Now, all of these moments have a happy ending. The Guardians become, well, the Guardians. The Avengers save the day, Sully and Mike work out their differences and become the greatest scare partnership to work at Monsters Inc. and Frodo and Sam destroy the ring before Merry and Pippin are trampled by the scorn of men on that fateful day in Mordor.
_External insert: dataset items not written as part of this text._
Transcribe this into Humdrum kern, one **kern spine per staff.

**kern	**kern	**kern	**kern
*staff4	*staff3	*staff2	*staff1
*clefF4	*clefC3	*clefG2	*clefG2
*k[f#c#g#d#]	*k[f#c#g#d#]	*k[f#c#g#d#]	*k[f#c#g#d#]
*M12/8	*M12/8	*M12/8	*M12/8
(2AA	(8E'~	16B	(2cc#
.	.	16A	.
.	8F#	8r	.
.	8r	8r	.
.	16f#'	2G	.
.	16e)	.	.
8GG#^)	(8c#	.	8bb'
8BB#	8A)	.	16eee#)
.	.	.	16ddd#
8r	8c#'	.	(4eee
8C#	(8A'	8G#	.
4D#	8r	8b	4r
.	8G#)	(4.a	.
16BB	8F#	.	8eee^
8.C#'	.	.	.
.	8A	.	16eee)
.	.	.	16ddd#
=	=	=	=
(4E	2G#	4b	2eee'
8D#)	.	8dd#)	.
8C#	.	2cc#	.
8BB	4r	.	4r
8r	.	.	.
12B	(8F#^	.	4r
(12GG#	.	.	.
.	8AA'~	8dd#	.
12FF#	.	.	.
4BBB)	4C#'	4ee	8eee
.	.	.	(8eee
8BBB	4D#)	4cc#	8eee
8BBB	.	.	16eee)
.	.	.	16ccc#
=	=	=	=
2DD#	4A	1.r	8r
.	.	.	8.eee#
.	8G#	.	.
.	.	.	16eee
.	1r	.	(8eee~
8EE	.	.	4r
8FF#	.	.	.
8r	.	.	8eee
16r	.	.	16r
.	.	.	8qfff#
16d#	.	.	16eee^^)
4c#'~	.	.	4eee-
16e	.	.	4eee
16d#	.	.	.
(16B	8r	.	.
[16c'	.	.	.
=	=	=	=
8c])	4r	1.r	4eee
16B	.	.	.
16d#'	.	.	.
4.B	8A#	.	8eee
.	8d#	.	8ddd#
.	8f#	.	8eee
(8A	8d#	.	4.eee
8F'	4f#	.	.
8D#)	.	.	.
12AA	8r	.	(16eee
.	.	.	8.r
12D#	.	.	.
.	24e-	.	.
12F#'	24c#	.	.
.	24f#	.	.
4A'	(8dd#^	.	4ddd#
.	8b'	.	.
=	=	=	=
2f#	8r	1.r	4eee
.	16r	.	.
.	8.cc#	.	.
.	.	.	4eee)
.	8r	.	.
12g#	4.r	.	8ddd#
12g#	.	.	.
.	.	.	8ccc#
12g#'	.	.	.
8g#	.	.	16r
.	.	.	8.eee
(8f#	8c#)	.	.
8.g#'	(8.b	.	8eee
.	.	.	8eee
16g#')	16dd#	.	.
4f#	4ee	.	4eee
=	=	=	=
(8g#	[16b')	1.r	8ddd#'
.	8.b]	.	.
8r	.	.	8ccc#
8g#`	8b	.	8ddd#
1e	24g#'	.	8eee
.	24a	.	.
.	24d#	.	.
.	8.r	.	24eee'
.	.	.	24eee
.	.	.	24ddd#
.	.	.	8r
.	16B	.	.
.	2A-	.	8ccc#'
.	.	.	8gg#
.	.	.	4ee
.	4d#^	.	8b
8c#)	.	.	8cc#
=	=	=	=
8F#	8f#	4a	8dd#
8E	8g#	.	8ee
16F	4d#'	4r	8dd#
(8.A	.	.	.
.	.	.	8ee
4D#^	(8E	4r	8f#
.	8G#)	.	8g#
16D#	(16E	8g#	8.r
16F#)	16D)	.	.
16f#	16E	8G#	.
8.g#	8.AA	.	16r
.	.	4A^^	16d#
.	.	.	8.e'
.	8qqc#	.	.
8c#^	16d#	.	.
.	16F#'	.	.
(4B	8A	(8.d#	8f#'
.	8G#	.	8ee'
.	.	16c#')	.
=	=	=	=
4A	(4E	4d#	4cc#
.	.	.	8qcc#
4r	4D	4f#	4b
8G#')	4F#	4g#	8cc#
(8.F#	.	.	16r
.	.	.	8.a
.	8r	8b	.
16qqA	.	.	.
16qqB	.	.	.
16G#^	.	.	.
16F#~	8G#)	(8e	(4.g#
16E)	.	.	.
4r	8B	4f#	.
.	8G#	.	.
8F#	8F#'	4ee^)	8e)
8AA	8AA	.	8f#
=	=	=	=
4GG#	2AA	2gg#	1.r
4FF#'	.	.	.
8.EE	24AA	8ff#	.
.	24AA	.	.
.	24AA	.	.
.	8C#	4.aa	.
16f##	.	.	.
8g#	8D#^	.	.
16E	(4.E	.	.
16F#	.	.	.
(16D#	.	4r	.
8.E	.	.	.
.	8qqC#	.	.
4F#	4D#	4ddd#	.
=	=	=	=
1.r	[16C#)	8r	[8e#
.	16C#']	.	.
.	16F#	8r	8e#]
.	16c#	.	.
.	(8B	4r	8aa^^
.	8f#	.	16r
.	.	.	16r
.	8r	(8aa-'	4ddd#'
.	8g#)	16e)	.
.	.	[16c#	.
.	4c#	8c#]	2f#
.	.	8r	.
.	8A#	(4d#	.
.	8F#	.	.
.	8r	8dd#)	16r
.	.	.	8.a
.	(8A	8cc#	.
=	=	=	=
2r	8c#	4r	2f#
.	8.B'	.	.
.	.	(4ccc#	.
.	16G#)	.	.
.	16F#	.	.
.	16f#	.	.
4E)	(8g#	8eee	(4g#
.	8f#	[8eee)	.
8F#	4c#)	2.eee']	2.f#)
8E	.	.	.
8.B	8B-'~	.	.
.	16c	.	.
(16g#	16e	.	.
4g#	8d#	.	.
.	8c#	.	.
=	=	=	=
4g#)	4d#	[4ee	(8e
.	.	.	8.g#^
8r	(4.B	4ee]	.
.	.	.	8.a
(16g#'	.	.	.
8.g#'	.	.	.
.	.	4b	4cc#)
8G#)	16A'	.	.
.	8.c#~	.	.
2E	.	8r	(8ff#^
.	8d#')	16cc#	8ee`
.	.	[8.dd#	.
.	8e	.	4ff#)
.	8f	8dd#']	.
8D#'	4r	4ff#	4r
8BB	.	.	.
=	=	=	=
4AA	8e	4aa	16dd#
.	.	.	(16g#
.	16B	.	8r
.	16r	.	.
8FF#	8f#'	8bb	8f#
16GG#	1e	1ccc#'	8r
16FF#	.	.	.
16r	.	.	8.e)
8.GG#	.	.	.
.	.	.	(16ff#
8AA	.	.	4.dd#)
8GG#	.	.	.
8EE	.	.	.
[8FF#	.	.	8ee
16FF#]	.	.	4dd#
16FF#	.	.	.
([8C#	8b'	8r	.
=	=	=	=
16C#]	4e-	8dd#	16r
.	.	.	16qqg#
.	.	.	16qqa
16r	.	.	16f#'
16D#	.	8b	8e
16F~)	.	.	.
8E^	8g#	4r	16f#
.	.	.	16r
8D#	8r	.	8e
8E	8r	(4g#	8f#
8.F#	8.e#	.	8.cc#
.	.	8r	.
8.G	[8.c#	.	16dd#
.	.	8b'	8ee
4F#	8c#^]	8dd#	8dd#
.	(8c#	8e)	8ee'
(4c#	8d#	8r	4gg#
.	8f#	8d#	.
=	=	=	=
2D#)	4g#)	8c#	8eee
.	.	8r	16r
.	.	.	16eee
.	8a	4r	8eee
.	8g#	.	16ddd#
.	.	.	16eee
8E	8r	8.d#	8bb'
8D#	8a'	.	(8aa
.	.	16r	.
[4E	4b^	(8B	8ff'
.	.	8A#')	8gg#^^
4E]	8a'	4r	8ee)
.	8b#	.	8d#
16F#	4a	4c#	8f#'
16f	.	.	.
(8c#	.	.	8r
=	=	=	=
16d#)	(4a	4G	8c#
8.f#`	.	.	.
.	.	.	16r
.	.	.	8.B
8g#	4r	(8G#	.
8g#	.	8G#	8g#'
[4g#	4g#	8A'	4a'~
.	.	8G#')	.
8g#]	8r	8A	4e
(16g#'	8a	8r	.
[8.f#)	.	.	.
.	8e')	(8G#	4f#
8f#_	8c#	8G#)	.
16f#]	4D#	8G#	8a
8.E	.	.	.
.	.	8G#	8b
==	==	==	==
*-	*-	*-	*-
However, a ‘Leeroy’ that fits the the bill, i.e. ignoring the plan, going it alone and feeling the bite of cold steel turns up in the unlikeliest of places. The Bourne Ultimatum.

Universal Pictures

The Bourne franchise features Matt Damon as super-spy/assassin suffering from amnesia, retracing his past and bringing those responsible for turning him into a badass to justice. By all accounts it doesn’t actually sound all that life-threatening until they attempt to hunt you down for a crime you are framed for. Once it reaches this level of ‘shit-hitting-the-fan’ you know that anyone in connection with Bourne is going to wind up breathing through a straw, or worse.

Poor old Simon Ross, the fictional Guardian reporter found this out the hard way in his own ‘Leeroy’ moment. Advised to stay hidden in a tense Waterloo station foot chase Bourne attempts to get Ross out of there and question him on Blackbriar. With a quick reality check in place Bourne leaves to assess the situation, advising Ross to stay put. But wait, something’s wrong. A brief pause and, shots fired, man down. No chicken for Simon. A ‘Leeroy’ if ever I saw one.


For Deadpool‘s promise of comic-timing, outlandish humour and ironic action scenes one can only hope that “Leeroy Jenkins” is re-fashioned for the big screen come February 2016. If it does feature then I’ll be the first to say “I told you so” believe you me.